Second, we only included studies about populations in the USA. As this work represents the initial analysis of this literature, we believe it was necessary to have this restriction given that poverty and markers of it such as FIS are contextual, varying in meaning and impact from one country to another. Situations in which individuals may be able to eat three meals per day, with high caloric content but poor nutritional quality, may be more prevalent in the USA compared to other countries where individuals are unable to purchase enough food to meet basic caloric needs. Therefore, limiting this review to studies conducted in the USA minimized the confounding influence of varying contextual definitions of FIS. Despite this, we were still able to assemble a large number of studies for our analysis. The diversity of the US population offered numerous opportunities for subgroup analyses.

Third, caution should be exercised in interpreting the significance of the effect sizes g and r, as there are an insufficient number of published studies on the effect of other SES markers on depression, anxiety, and sleep disorders. The standard definitions of “small” or “large” effect sizes were originally proposed with the suggestion to carefully consider context.114 Therefore, it is difficult to state if these effect sizes are large or small given the paucity of other data on other makers of SES for comparison. It may be that other components of low SES have a stronger association with depression, anxiety, and sleep disorders. Fourth, we did not register the project in a protocol database. As this is becoming the norm, all future systematic reviews in this topic, including from the authors, should follow this emerging guideline.

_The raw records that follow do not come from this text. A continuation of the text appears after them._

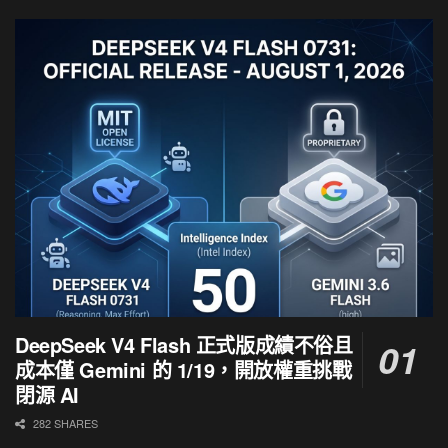
DeepSeek V4 Flash 正式版成績不俗且
成本僅 Gemini 的 1/19，開放權重挑戰
閉源 AI
282 SHARES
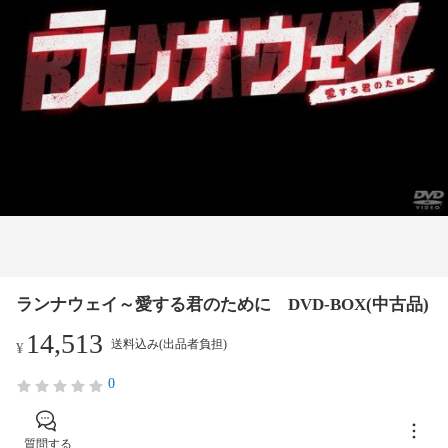
ランナウェイ～愛する君のために DVD-BOX(中古品)
14,513
送料込み(出品者負担)
¥
0
質問する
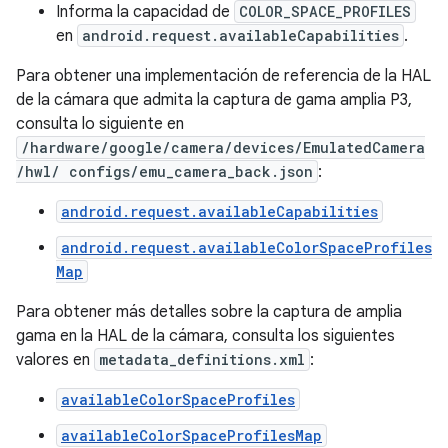
Informa la capacidad de
COLOR_SPACE_PROFILES
en
android.request.availableCapabilities
.
Para obtener una implementación de referencia de la HAL
de la cámara que admita la captura de gama amplia P3,
consulta lo siguiente en
/hardware/google/camera/devices/EmulatedCamera
/hwl/ configs/emu_camera_back.json
:
android.request.availableCapabilities
android.request.availableColorSpaceProfiles
Map
Para obtener más detalles sobre la captura de amplia
gama en la HAL de la cámara, consulta los siguientes
valores en
metadata_definitions.xml
:
availableColorSpaceProfiles
availableColorSpaceProfilesMap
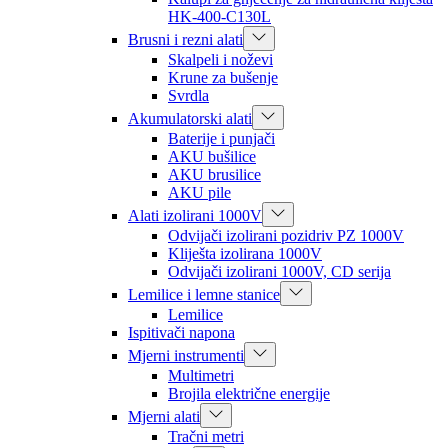
HK-400-C130L
Brusni i rezni alati
Skalpeli i noževi
Krune za bušenje
Svrdla
Akumulatorski alati
Baterije i punjači
AKU bušilice
AKU brusilice
AKU pile
Alati izolirani 1000V
Odvijači izolirani pozidriv PZ 1000V
Kliješta izolirana 1000V
Odvijači izolirani 1000V, CD serija
Lemilice i lemne stanice
Lemilice
Ispitivači napona
Mjerni instrumenti
Multimetri
Brojila električne energije
Mjerni alati
Tračni metri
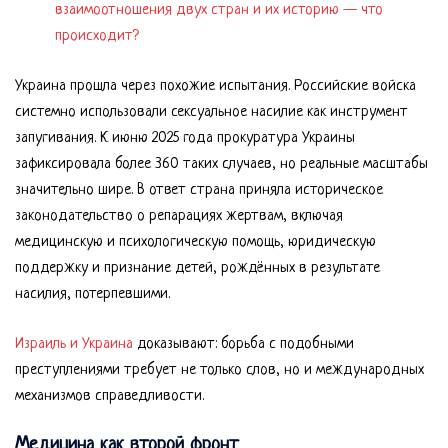
взаимоотношения двух стран и их историю — что
происходит?
Украина прошла через похожие испытания. Российские войска
системно использовали сексуальное насилие как инструмент
запугивания. К июню 2025 года прокуратура Украины
зафиксировала более 360 таких случаев, но реальные масштабы
значительно шире. В ответ страна приняла историческое
законодательство о репарациях жертвам, включая
медицинскую и психологическую помощь, юридическую
поддержку и признание детей, рождённых в результате
насилия, потерпевшими.
Израиль и Украина
доказывают: борьба с подобными
преступлениями требует не только слов, но и международных
механизмов справедливости.
Медицина как второй фронт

Finally, it should be noted that “depression” was identified by questionnaires assessing symptoms of depression. This analysis does not speak to associations with clinical diagnoses of depression made by a healthcare provider such as major depressive episodes, dysthymic disorders, bipolar episodes, or even substance-induced mood or adjustment disorders.

CONCLUSIONS

This systematic review and meta-analysis demonstrates a strong association of FIS with depression, anxiety, and sleep disorders, that provides further rationale for the screening of patients for FIS.